Title IV Reforms to Non Immigrant Visa Programs

This Title reforms current non-immigrant visa programs and creates a new W worker visa that melds greater employer flexibility with more worker protections and ability to self-petition for permanent residence.

  • H-1B: Reforms to the H-1B high skilled visa program include expanding current cap from 65,000 to 110,000 with an option to ultimately increase the cap to 180,000 visas annually based on a High Skilled jobs Demand Index. Increases requirements for web-site advertising for U.S. workers prior to hiring foreign workers.
  • H-4: Allows dependents of H-1B workers work authorization if country of origin reciprocates with similar provisions for U.S. citizen dependents living abroad
  • Deterring Abuse: Establishes significant new authorities and penalties to prevent, detect, and deter fraud and abuse of the H-1B and L-1 visa systems by fraudulent employers. Increases wages for foreign workers to help protect Americans.

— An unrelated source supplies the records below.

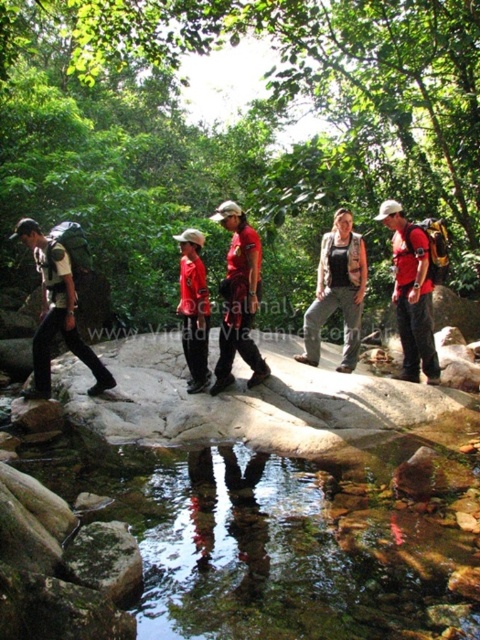
Between matte black backpack at left and red matte shirt at center, which one has more height?

red matte shirt at center

From the picture: Does matte black backpack at left have a larger size compared to red matte shirt at center?

Correct, matte black backpack at left is larger in size than red matte shirt at center.

Find the location of `matte black backpack at left`. matte black backpack at left is located at coordinates (57, 310).

At what (x,y) coordinates should I click in order to perform the action: click on matte black backpack at left. Please return your answer as a coordinate pair (x, y). The image size is (480, 640). Looking at the image, I should click on (57, 310).

From the picture: Between clear glass water at center and red matte shirt at center, which one is positioned higher?

red matte shirt at center is higher up.

Between clear glass water at center and red matte shirt at center, which one appears on the left side from the viewer's perspective?

From the viewer's perspective, clear glass water at center appears more on the left side.

What do you see at coordinates (282, 536) in the screenshot? Image resolution: width=480 pixels, height=640 pixels. I see `clear glass water at center` at bounding box center [282, 536].

What are the coordinates of `clear glass water at center` in the screenshot? It's located at (282, 536).

Based on the photo, is green matte forest at center taller than matte black backpack at left?

Yes.

Measure the distance between green matte forest at center and matte black backpack at left.

green matte forest at center is 12.87 meters away from matte black backpack at left.

Does point (26, 68) come farther from viewer compared to point (99, 385)?

Yes.

Identify the location of green matte forest at center. This screenshot has width=480, height=640. (236, 134).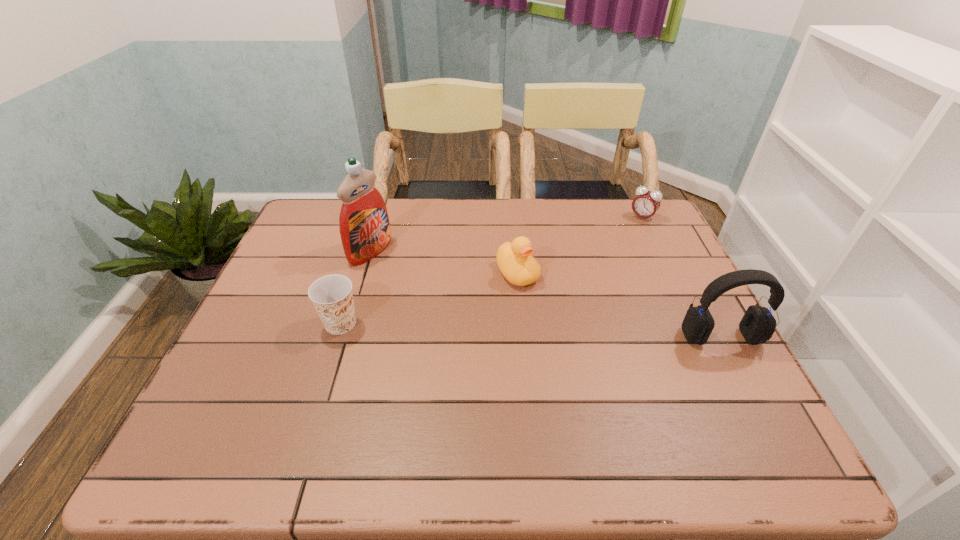
In order to click on free space on the desktop that is between the Dixie cup and the second tallest object and is positioned on the face of the duck in this screenshot , I will do `click(569, 332)`.

The height and width of the screenshot is (540, 960). What are the coordinates of `vacant space on the desktop that is between the Dixie cup and the second tallest object and is positioned on the clock face of the farthest object` in the screenshot? It's located at (554, 331).

I want to click on vacant space on the desktop that is between the Dixie cup and the fourth shortest object and is positioned on the front surface of the tallest object, so click(x=540, y=330).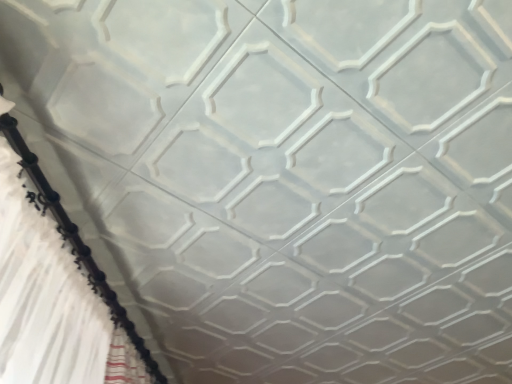
What are the coordinates of `white sheer curtain at left` in the screenshot? It's located at (51, 302).

What do you see at coordinates (51, 302) in the screenshot?
I see `white sheer curtain at left` at bounding box center [51, 302].

Image resolution: width=512 pixels, height=384 pixels. What are the coordinates of `white sheer curtain at left` in the screenshot? It's located at (51, 302).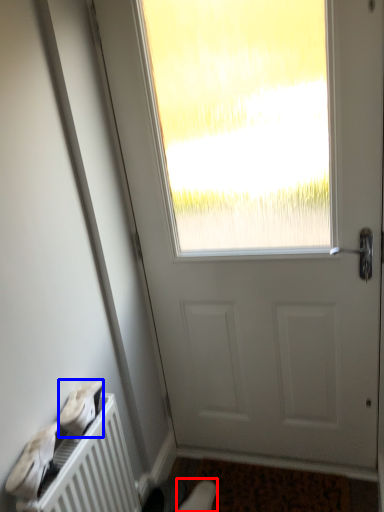
Question: Which object is further to the camera taking this photo, shoe (highlighted by a red box) or shoe (highlighted by a blue box)?

Choices:
 (A) shoe
 (B) shoe

Answer: (A)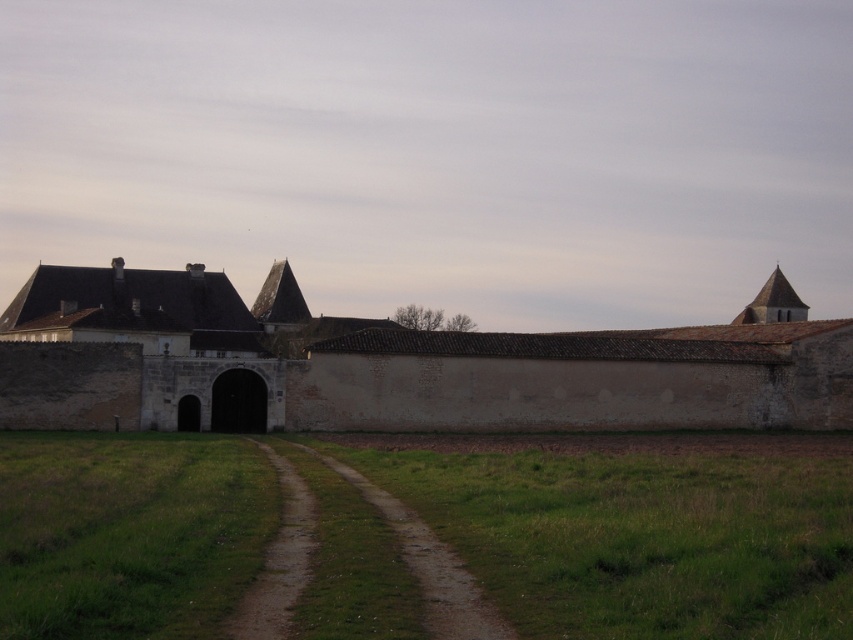
Question: Is brown stone wall at center bigger than brown dirt track at center?

Choices:
 (A) yes
 (B) no

Answer: (A)

Question: Which object is the farthest from the brown dirt track at center?

Choices:
 (A) brown stone wall at center
 (B) green grass at center

Answer: (A)

Question: Is green grass at center wider than brown stone wall at center?

Choices:
 (A) yes
 (B) no

Answer: (B)

Question: Which point is closer to the camera taking this photo?

Choices:
 (A) (287, 580)
 (B) (717, 529)
 (C) (587, 339)

Answer: (A)

Question: Is green grass at center further to camera compared to brown stone wall at center?

Choices:
 (A) no
 (B) yes

Answer: (A)

Question: Among these objects, which one is nearest to the camera?

Choices:
 (A) green grass at center
 (B) brown dirt track at center
 (C) brown stone wall at center

Answer: (A)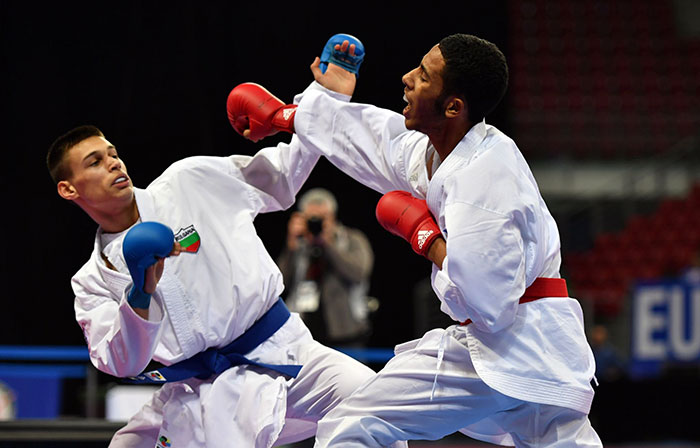
Image resolution: width=700 pixels, height=448 pixels. Find the location of `seats in background`. seats in background is located at coordinates (584, 104), (634, 114), (644, 237).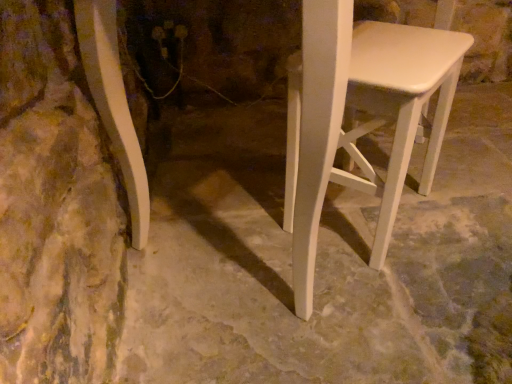
Where is `free space to the left of white matte stool at right`? The image size is (512, 384). free space to the left of white matte stool at right is located at coordinates (240, 221).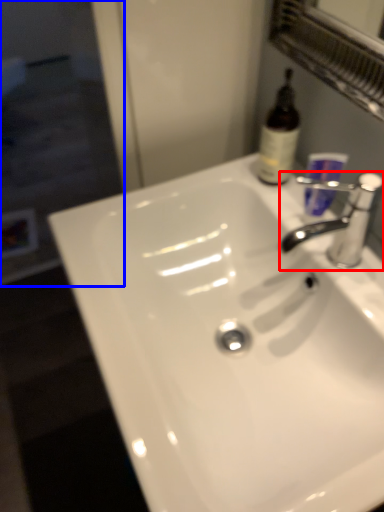
Question: Among these objects, which one is farthest to the camera, tap (highlighted by a red box) or screen door (highlighted by a blue box)?

Choices:
 (A) tap
 (B) screen door

Answer: (B)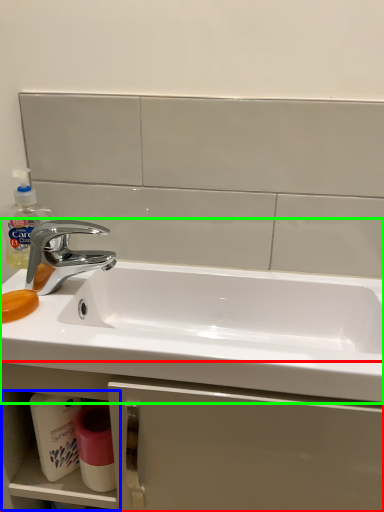
Question: Which object is the farthest from bathroom cabinet (highlighted by a red box)? Choose among these: shelf (highlighted by a blue box) or sink (highlighted by a green box).

Choices:
 (A) shelf
 (B) sink

Answer: (B)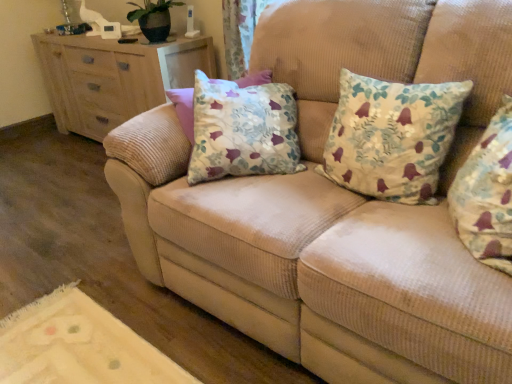
What do you see at coordinates (392, 137) in the screenshot? This screenshot has height=384, width=512. I see `floral fabric pillow at center, the second pillow positioned from the front` at bounding box center [392, 137].

Locate an element on the screen. The image size is (512, 384). wooden chest of drawers at left is located at coordinates (114, 78).

At what (x,y) coordinates should I click in order to perform the action: click on floral fabric pillow at center, the second pillow positioned from the front. Please return your answer as a coordinate pair (x, y). The width and height of the screenshot is (512, 384). Looking at the image, I should click on (392, 137).

Is there a large distance between floral fabric pillow at center, arranged as the first pillow when viewed from the back, and wooden chest of drawers at left?

→ Yes, floral fabric pillow at center, arranged as the first pillow when viewed from the back, and wooden chest of drawers at left are located far from each other.

From the picture: Is floral fabric pillow at center, arranged as the first pillow when viewed from the back, thinner than wooden chest of drawers at left?

Yes, floral fabric pillow at center, arranged as the first pillow when viewed from the back, is thinner than wooden chest of drawers at left.

From the picture: How much distance is there between floral fabric pillow at center, the second pillow positioned from the front, and wooden chest of drawers at left?

1.65 meters.

Considering the positions of point (366, 83) and point (96, 83), is point (366, 83) closer or farther from the camera than point (96, 83)?

Point (366, 83) is closer to the camera than point (96, 83).

Considering the relative positions of floral fabric pillow at center, arranged as the first pillow when viewed from the back, and floral fabric cushion at center, which is the 1th pillow from front to back, in the image provided, is floral fabric pillow at center, arranged as the first pillow when viewed from the back, behind floral fabric cushion at center, which is the 1th pillow from front to back,?

Yes, floral fabric pillow at center, arranged as the first pillow when viewed from the back, is further from the viewer.

Considering the relative sizes of floral fabric pillow at center, the second pillow positioned from the front, and floral fabric cushion at center, which is the 1th pillow from front to back, in the image provided, is floral fabric pillow at center, the second pillow positioned from the front, smaller than floral fabric cushion at center, which is the 1th pillow from front to back,?

No, floral fabric pillow at center, the second pillow positioned from the front, is not smaller than floral fabric cushion at center, which is the 1th pillow from front to back.

Considering the positions of objects floral fabric pillow at center, the second pillow positioned from the front, and floral fabric cushion at center, placed as the second pillow when sorted from back to front, in the image provided, who is more to the right, floral fabric pillow at center, the second pillow positioned from the front, or floral fabric cushion at center, placed as the second pillow when sorted from back to front,?

floral fabric cushion at center, placed as the second pillow when sorted from back to front.

Which is less distant, (x=114, y=106) or (x=409, y=176)?

Point (x=114, y=106) is positioned farther from the camera compared to point (x=409, y=176).

Which pillow is the 1st one when counting from the front of the wooden chest of drawers at left? Please provide its 2D coordinates.

[(392, 137)]

Considering the relative positions of wooden chest of drawers at left and floral fabric pillow at center, arranged as the first pillow when viewed from the back, in the image provided, is wooden chest of drawers at left to the left or to the right of floral fabric pillow at center, arranged as the first pillow when viewed from the back,?

wooden chest of drawers at left is positioned on floral fabric pillow at center, arranged as the first pillow when viewed from the back,'s left side.

The image size is (512, 384). I want to click on chest of drawers on the left of the floral fabric cushion at center, placed as the second pillow when sorted from back to front, so click(x=114, y=78).

Is wooden chest of drawers at left next to floral fabric cushion at center, placed as the second pillow when sorted from back to front, and touching it?

No, wooden chest of drawers at left is not in contact with floral fabric cushion at center, placed as the second pillow when sorted from back to front.

Is wooden chest of drawers at left turned away from floral fabric cushion at center, which is the 1th pillow from front to back?

That's not correct — wooden chest of drawers at left is not looking away from floral fabric cushion at center, which is the 1th pillow from front to back.

From a real-world perspective, is floral fabric cushion at center, placed as the second pillow when sorted from back to front, positioned above or below wooden chest of drawers at left?

Clearly, from a real-world perspective, floral fabric cushion at center, placed as the second pillow when sorted from back to front, is above wooden chest of drawers at left.

From the image's perspective, which object appears higher, floral fabric cushion at center, placed as the second pillow when sorted from back to front, or wooden chest of drawers at left?

From the image's view, wooden chest of drawers at left is above.

Does floral fabric cushion at center, placed as the second pillow when sorted from back to front, turn towards wooden chest of drawers at left?

No, floral fabric cushion at center, placed as the second pillow when sorted from back to front, is not aimed at wooden chest of drawers at left.

Based on the photo, could wooden chest of drawers at left be considered to be inside floral fabric cushion at center, placed as the second pillow when sorted from back to front?

No, wooden chest of drawers at left is not surrounded by floral fabric cushion at center, placed as the second pillow when sorted from back to front.

Is floral fabric cushion at center, which is the 1th pillow from front to back, closer to camera compared to floral fabric pillow at center, the second pillow positioned from the front?

Yes.

From the image's perspective, does floral fabric cushion at center, which is the 1th pillow from front to back, appear lower than floral fabric pillow at center, the second pillow positioned from the front?

Yes, from the image's perspective, floral fabric cushion at center, which is the 1th pillow from front to back, is below floral fabric pillow at center, the second pillow positioned from the front.

Which object is thinner, floral fabric cushion at center, which is the 1th pillow from front to back, or floral fabric pillow at center, arranged as the first pillow when viewed from the back?

With smaller width is floral fabric cushion at center, which is the 1th pillow from front to back.

Who is taller, floral fabric cushion at center, placed as the second pillow when sorted from back to front, or floral fabric pillow at center, the second pillow positioned from the front?

floral fabric cushion at center, placed as the second pillow when sorted from back to front.

Where is `pillow that is the 1st object located in front of the wooden chest of drawers at left`? This screenshot has width=512, height=384. pillow that is the 1st object located in front of the wooden chest of drawers at left is located at coordinates (392, 137).

This screenshot has height=384, width=512. Find the location of `pillow above the floral fabric pillow at center, arranged as the first pillow when viewed from the back (from a real-world perspective)`. pillow above the floral fabric pillow at center, arranged as the first pillow when viewed from the back (from a real-world perspective) is located at coordinates (487, 194).

Looking at the image, which one is located further to wooden chest of drawers at left, floral fabric cushion at center, placed as the second pillow when sorted from back to front, or floral fabric pillow at center, arranged as the first pillow when viewed from the back?

floral fabric cushion at center, placed as the second pillow when sorted from back to front, lies further to wooden chest of drawers at left than the other object.

Estimate the real-world distances between objects in this image. Which object is further from floral fabric cushion at center, placed as the second pillow when sorted from back to front, floral fabric pillow at center, the second pillow positioned from the front, or wooden chest of drawers at left?

wooden chest of drawers at left is further to floral fabric cushion at center, placed as the second pillow when sorted from back to front.

From the image, which object appears to be farther from floral fabric cushion at center, which is the 1th pillow from front to back, wooden chest of drawers at left or floral fabric pillow at center, the second pillow positioned from the front?

wooden chest of drawers at left is further to floral fabric cushion at center, which is the 1th pillow from front to back.

Which object lies nearer to the anchor point wooden chest of drawers at left, floral fabric pillow at center, arranged as the first pillow when viewed from the back, or floral fabric cushion at center, which is the 1th pillow from front to back?

floral fabric pillow at center, arranged as the first pillow when viewed from the back, is positioned closer to the anchor wooden chest of drawers at left.

Estimate the real-world distances between objects in this image. Which object is closer to floral fabric pillow at center, the second pillow positioned from the front, floral fabric cushion at center, which is the 1th pillow from front to back, or wooden chest of drawers at left?

floral fabric cushion at center, which is the 1th pillow from front to back.

Estimate the real-world distances between objects in this image. Which object is further from floral fabric pillow at center, the second pillow positioned from the front, wooden chest of drawers at left or floral fabric cushion at center, which is the 1th pillow from front to back?

wooden chest of drawers at left is positioned further to the anchor floral fabric pillow at center, the second pillow positioned from the front.

Image resolution: width=512 pixels, height=384 pixels. What are the coordinates of `pillow between wooden chest of drawers at left and floral fabric cushion at center, placed as the second pillow when sorted from back to front, from left to right` in the screenshot? It's located at (392, 137).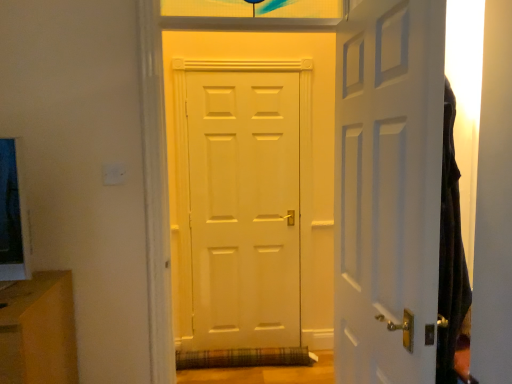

  • H-2B: Makes permanent the H-2B returning worker provision.
  • New Worker Program (W Visa): Establishes a new nonimmigrant W classification for lesser-skilled foreign workers performing services or labor for a registered employer in a registered position. Spouses and minor children are included and will receive work authorization. Three year visa with three year renewal periods. Initially, 20,000 W visas will be made available, rising to 75,000 visas in year four. After that time, a newly established Bureau of Immigration and Labor Market Research will be authorized to calculate and recommend appropriate W visa levels. Other safety valves will be built into the cap to ensure occupations or employers with genuine shortages can hire needed workers. W visa holders may switch from one registered employer or position to another without penalty and upon meeting other eligibility criteria apply for the merits based lawful permanent residence.
  • Agriculture: A new agricultural guest worker visa program would be established to ensure an adequate agricultural workforce. A portable, at-will employment based visa (W-3 visa) and a contract-based visa (W-2 visa) would replace the current H-2A program. The H-2A program would sunset after the new guest worker visa program is operational.